In praise of asking for help

We all have friends on social media who choose for one reason reason or another play out their daily dramas or grieve deeply or sort through their issues in the public eye. I find myself often rolling my eyes at such posts, but perhaps there is something to it. It's emotional honesty, whatever it's source or motive behind it. It's a certain fearlessness that whatever they are are going through, it deserves attention. They deserve well wishes, and pick-me-ups. They obviously feeling a great need for things, and they are basically unafraid to ask for it.

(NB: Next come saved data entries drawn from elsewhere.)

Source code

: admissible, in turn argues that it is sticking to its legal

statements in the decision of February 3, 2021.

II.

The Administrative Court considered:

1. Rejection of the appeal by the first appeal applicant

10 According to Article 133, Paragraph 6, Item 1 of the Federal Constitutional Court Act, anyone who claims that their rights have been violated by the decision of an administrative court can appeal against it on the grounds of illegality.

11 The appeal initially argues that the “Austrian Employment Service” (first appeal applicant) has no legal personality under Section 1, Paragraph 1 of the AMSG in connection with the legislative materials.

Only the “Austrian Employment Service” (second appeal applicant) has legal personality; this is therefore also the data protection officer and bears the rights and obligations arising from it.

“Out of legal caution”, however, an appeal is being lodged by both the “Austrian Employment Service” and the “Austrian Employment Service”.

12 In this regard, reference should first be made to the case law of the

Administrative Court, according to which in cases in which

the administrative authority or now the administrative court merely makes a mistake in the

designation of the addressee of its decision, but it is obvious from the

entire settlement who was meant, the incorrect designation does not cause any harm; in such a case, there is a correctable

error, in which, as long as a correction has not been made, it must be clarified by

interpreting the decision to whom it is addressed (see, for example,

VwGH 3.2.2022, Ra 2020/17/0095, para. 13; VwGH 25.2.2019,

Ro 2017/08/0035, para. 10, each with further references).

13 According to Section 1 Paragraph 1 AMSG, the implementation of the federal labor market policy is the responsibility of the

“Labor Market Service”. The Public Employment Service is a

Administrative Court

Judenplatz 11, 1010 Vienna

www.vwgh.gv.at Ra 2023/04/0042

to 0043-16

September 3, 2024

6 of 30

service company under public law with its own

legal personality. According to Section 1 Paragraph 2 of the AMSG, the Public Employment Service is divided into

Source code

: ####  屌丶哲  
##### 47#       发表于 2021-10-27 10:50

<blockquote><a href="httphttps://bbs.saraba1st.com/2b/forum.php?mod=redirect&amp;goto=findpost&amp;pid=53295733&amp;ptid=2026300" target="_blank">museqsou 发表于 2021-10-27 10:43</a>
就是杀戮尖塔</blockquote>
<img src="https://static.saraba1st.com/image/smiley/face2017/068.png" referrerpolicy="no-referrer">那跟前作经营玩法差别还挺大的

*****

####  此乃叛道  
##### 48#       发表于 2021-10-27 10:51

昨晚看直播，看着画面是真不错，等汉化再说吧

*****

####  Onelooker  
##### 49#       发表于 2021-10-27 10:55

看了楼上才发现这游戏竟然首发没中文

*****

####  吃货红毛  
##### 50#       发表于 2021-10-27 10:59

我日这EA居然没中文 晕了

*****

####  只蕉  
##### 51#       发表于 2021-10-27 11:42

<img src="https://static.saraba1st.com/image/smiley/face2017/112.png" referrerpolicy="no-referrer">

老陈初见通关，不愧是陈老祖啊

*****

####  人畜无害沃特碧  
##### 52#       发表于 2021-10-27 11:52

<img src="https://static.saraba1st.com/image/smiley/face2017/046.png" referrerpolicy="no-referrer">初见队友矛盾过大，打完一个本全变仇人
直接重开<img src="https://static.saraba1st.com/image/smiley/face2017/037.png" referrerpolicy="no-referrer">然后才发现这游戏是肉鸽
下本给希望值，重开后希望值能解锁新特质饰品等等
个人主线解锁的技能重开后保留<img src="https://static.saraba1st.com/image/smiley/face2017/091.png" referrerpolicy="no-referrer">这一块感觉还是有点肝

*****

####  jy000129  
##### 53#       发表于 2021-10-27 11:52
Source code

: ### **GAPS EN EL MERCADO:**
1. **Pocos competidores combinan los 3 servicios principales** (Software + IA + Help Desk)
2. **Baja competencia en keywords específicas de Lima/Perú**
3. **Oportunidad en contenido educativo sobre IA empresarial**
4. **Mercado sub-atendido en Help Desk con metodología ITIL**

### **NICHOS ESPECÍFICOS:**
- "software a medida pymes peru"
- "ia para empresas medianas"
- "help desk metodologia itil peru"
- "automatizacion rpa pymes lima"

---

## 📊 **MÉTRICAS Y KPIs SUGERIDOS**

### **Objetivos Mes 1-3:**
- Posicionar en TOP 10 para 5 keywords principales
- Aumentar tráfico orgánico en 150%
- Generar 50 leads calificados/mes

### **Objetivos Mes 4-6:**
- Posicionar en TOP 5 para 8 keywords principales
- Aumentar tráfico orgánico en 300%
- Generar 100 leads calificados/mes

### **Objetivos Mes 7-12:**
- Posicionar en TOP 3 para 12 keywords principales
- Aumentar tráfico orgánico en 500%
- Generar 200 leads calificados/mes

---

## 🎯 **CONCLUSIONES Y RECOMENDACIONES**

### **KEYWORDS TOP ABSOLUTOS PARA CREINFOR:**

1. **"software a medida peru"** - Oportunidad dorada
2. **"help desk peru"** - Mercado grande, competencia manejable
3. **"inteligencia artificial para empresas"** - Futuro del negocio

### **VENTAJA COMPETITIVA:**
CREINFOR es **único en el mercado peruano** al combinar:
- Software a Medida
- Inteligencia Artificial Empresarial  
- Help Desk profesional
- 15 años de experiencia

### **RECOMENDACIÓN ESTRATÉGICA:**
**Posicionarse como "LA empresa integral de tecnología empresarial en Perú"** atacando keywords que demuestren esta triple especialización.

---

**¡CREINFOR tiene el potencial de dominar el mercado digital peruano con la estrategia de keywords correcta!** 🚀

I'd say most of us, project a positive face. Smiling pictures, successes. No matter what's happening off-line. No one, I think, truly enjoys posting about how their child is having real anger-management issues. That their child deals with sometimes crushing anxiety about the the most routine of things. That, as a parent, these things affect everything you do, every decision you make - and can take a toll on even the happiest and most loving of households. Sudden outbursts of raw emotion seemingly out of nowhere can take your breath away. And when it comes from your child, this piece of your heart- this tiny, developing human that you'd do anything for - well, it breaks that heart in the truest sense. And then realizing that even as a parental unit you can't overcome this alone, that you need help, can feel utterly defeating. Like you've failed your child in being that steadying, guiding force in their life- and was it something you've done to have brought on this behavior? But pushing past ego, you reach out and get the help- because you want more than anything for your child to relish in her deserved strength. To be sure that there's nothing she can't do. But the help is work, progress is slow, and sometimes you can see a flicker at the end of the tunnel- sometimes not. Yeah, I don't think anybody enjoys posting about that kind of stuff.    

I'm not saying that it's all we want to read on Facebook, or the like- I want the smiling faces, I want the accomplishments and celebrations. But there is place for it- for emotional honesty on social media, other than anger (that's one emotion almost no one seems to have trouble expressing online these days). It's a way of reaching out into the ether to let that others know that if they are going though the same things, they aren't alone. The best thing about social media is the community it creates, but without some personal honesty to bring us back to earth, that same community can feel terribly isolating- a place where it's easy to "compare and despair," a wise lady once put it to me.

So I'll try and be a little more accepting to those reaching out. And I'll make an attempt, even if only once and a while, to be brave and ask for that pick-me-up when I need it.